[start of Material]
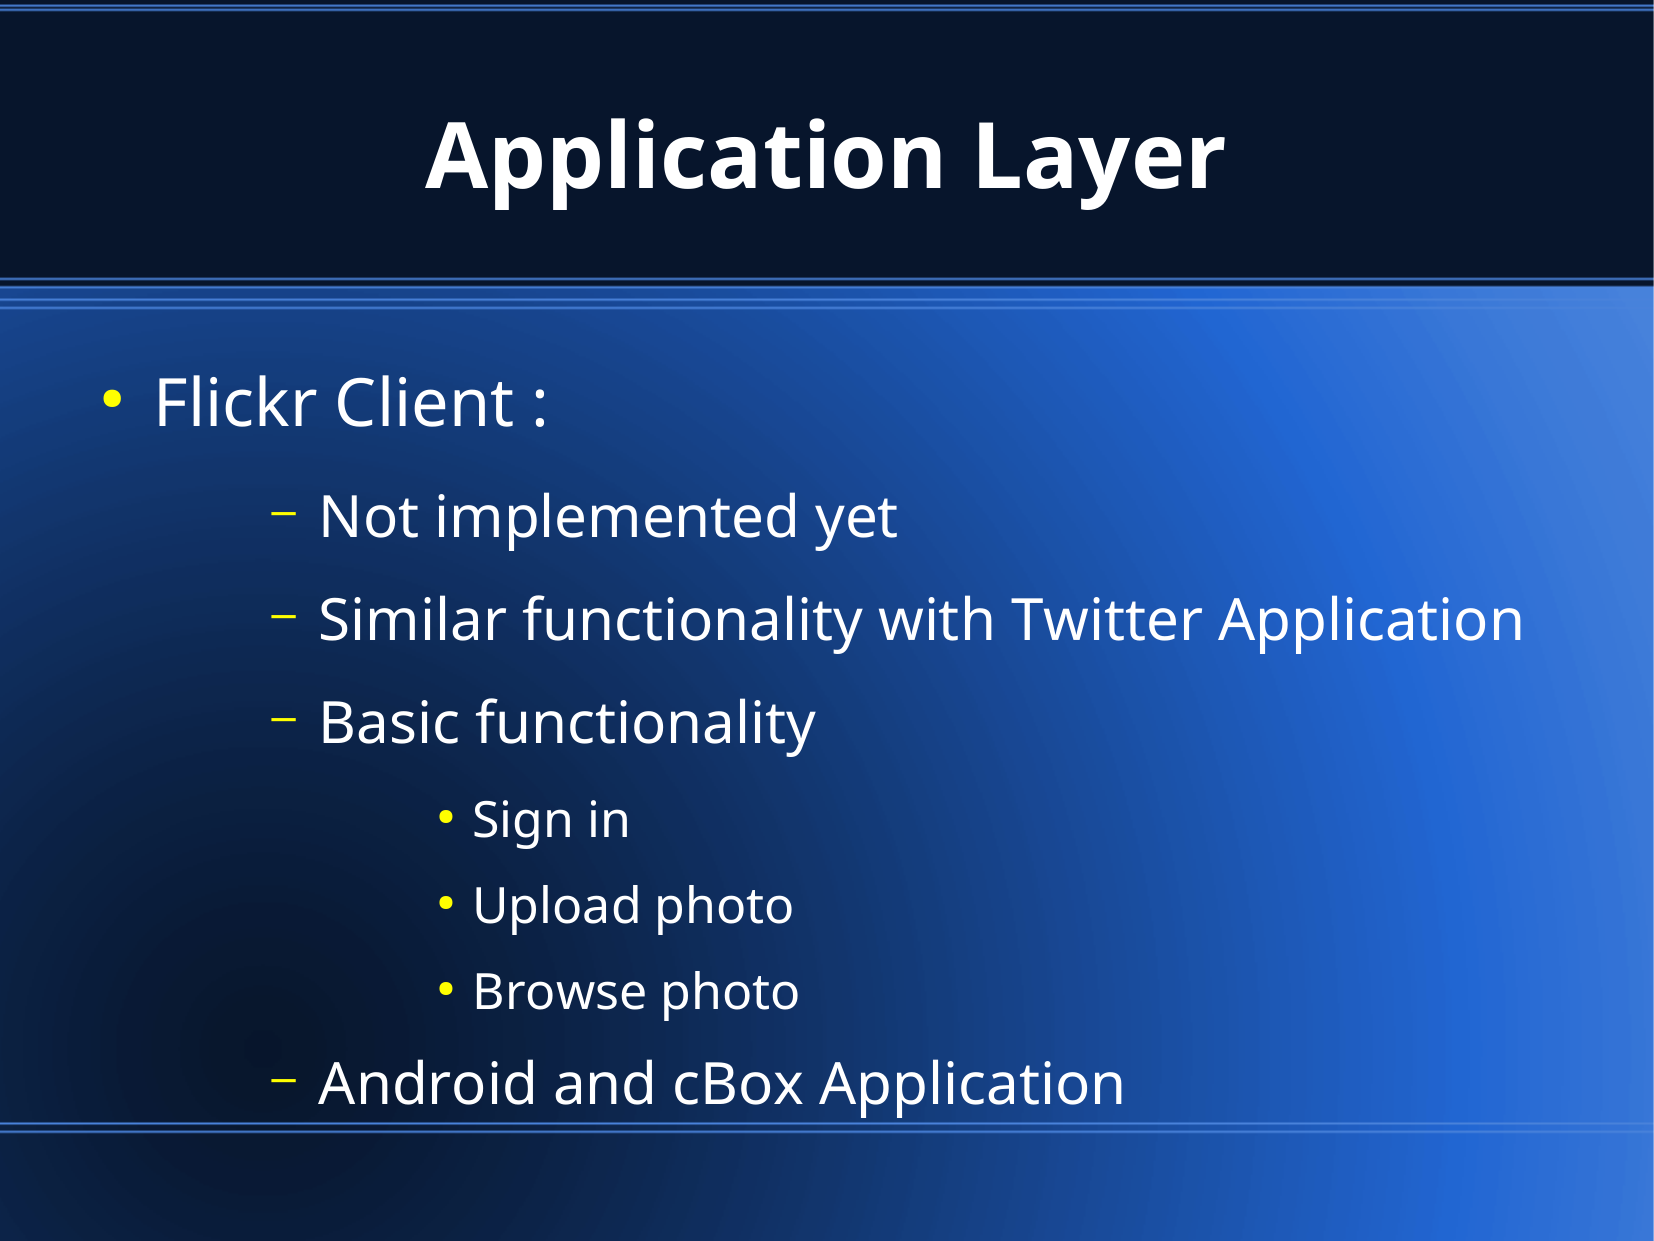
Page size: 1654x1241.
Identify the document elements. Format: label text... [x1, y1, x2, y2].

picture [0, 0, 1654, 1241]
title Application Layer [82, 49, 1571, 257]
list Flickr Client : Not implemented yet Similar functionality with Twitter Application Basic functionality Sign in Upload photo Browse photo Android and cBox Application [82, 355, 1571, 1094]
[end of Material]
Task directions: Rewrite the entries above with "Identify" changed to "Locate" and nothing else altered. Omit the pictures.

Exercise response:
Page size: 1654x1241.
Locate the document elements. Format: label text... [x1, y1, x2, y2].

picture [0, 0, 1654, 1241]
title Application Layer [82, 49, 1571, 257]
list Flickr Client : Not implemented yet Similar functionality with Twitter Application Basic functionality Sign in Upload photo Browse photo Android and cBox Application [82, 355, 1571, 1094]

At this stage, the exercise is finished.